● Task to carry out: Put the stretch of lines from the one containing "What is the sum of all Dec. 31, 2019 values?" through the one containing "At which category" into a Markdown table with columns Row and Line. Number each row and leave out the blank lines.

Records from a dataset:

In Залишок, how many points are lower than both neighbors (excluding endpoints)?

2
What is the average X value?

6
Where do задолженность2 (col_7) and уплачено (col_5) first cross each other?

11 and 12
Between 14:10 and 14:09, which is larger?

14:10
==
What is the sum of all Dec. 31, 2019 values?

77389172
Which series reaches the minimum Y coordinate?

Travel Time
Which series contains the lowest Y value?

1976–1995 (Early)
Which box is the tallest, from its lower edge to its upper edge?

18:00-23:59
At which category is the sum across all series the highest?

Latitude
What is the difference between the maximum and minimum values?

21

● Answer space:
| Row | Line |
|---|---|
| 1 | What is the sum of all Dec. 31, 2019 values? |
| 2 | 77389172 |
| 3 | Which series reaches the minimum Y coordinate? |
| 4 | Travel Time |
| 5 | Which series contains the lowest Y value? |
| 6 | 1976–1995 (Early) |
| 7 | Which box is the tallest, from its lower edge to its upper edge? |
| 8 | 18:00-23:59 |
| 9 | At which category is the sum across all series the highest? |